After-Tax Rounding of cash transactions does not affect the amount of sales and use tax due on the transaction.

“Sales price”1 is defined, in part, as “[t]he total amount or consideration for which an item is sold, leased, or rented. The consideration may be in the form of cash, credit, property, or services. The sales price must be valued in money, regardless of whether it is received in money. ...”

  • 1

    N.C. Gen. Stat. § 105-164.3

Retailers must calculate sales and use tax on the sales price of, or gross receipts derived from, taxable sales. If a retailer engages in After-Tax Rounding, the rounding will not impact the calculation of the sales and use tax due. The retailer calculates the sales price or gross receipts from the transaction before rounding cash transactions.

If a retailer rounds a cash transaction down to the nearest five-cent increment after calculating tax, the rounding does not reduce the tax due. If a retailer rounds a cash transaction up to the nearest five-cent increment after calculating tax, the rounding does not increase the sales price or gross receipts from the sale.

This guidance does not impact non-cash transactions, such as payments made by electronic methods, checks, gift cards, credit cards, debit cards, other non-cash instruments, or when retailers accept exact change.

In addition, North Carolina continues to require sales and use tax to be calculated to the third decimal place on the final sales price of taxable items and rounded to the nearest cent. A retailer may elect to compute the tax due on a transaction on an item or invoice basis and the rounding of tax is applied to the aggregate tax due. All charged sales and use taxes must be reported and remitted to the Department as required by law.

North Carolina law requires taxpayers to keep records that establish their sales and use tax liability.1 As a result, a retailer that rounds cash transactions must keep records that document the rounding of cash transactions. For example, a retailer may update its point-of-sale system to record rounding transactions on customer receipts and in its internal accounting systems.

  • 1

    N.C. Gen. Stat. § 105-164.22

The following examples illustrate this guidance.

Example 1: Rounding to the Nearest 5-Cent Increment

A restaurant in Johnston County, North Carolina charges a customer $25.00 for a meal served in the restaurant. The restaurant calculates the tax due of $1.69 ($25.00 multiplied by the tax rate of 6.75%). The total due from the customer after tax is $26.69. The customer pays with $30.00 in cash. The restaurant has a policy of rounding cash transactions to the nearest five-cent increment due to the penny shortage.

The restaurant rounds the customer’s total up to $26.70. As a result, the customer receives $3.30 in change.

This rounding transaction does not impact the sales and use tax due on the transaction. The sales price subject to sales and use tax on this transaction is $25.00 and the tax due is $1.69. The restaurant must keep records of the rounding transaction in its books and records.

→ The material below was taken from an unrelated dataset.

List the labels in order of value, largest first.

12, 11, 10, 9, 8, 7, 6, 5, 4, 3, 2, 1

Example 2: Rounding Down to the Nearest 5-Cent Increment

A hardware store in Alleghany County, North Carolina charges a customer $77.00 for hardware sold in the store. The store calculates the tax due of $5.39 ($77.00 multiplied by the tax rate of 7.00%). The total due from the customer after tax is $82.39. The customer pays with $100.00 in cash. The store has a policy of rounding cash transactions down to the nearest five-cent increment due to the penny shortage.

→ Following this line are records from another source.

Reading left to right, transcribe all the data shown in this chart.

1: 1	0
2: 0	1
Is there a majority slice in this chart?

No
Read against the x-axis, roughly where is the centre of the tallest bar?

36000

The store rounds the customer’s total down to $82.35. As a result, the customer receives $17.65 in change.

This rounding transaction does not impact the sales and use tax due on the transaction. The sales price subject to sales and use tax on this transaction is $77.00 and the tax due is $5.39. The store must keep records of the rounding transaction in its books and records.

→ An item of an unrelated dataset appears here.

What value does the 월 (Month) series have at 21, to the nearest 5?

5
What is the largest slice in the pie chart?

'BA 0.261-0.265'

To the extent there is any change in the rate or amount of tax, change to a statute or regulation, or new case law subsequent to the date of this directive, the provisions in this directive may be superseded or voided. To the extent that any provisions in any other notice, directive, bulletin, or published guidance regarding the subject of this directive and issued prior to the date of this directive conflict with this directive, the provisions contained in this directive supersede the previous guidance.